What you have to do
Print the lines below word for word, omitting the pictures.

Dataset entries
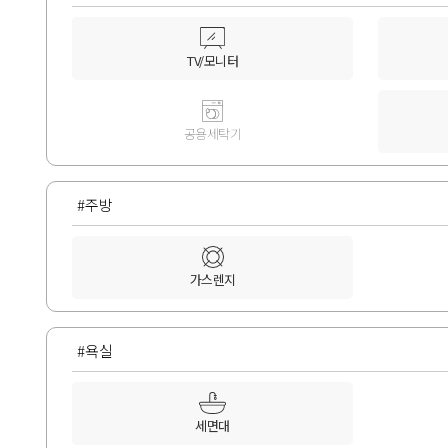
TV/모니터
공용세탁기
#주방
가스렌지
#욕실
세면대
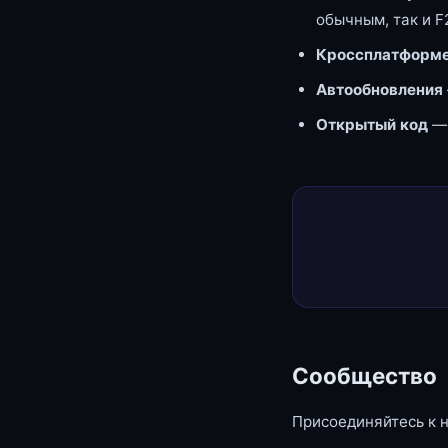
обычным, так и F
Кроссплатформе
Автообновления
Открытый код
—
Сообщество
Присоединяйтесь к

Reply
TV/모니터
공용세탁기
#주방
가스렌지
#욕실
세면대
обычным, так и F
Кроссплатформе
Автообновления
Открытый код
—
Сообщество
Присоединяйтесь к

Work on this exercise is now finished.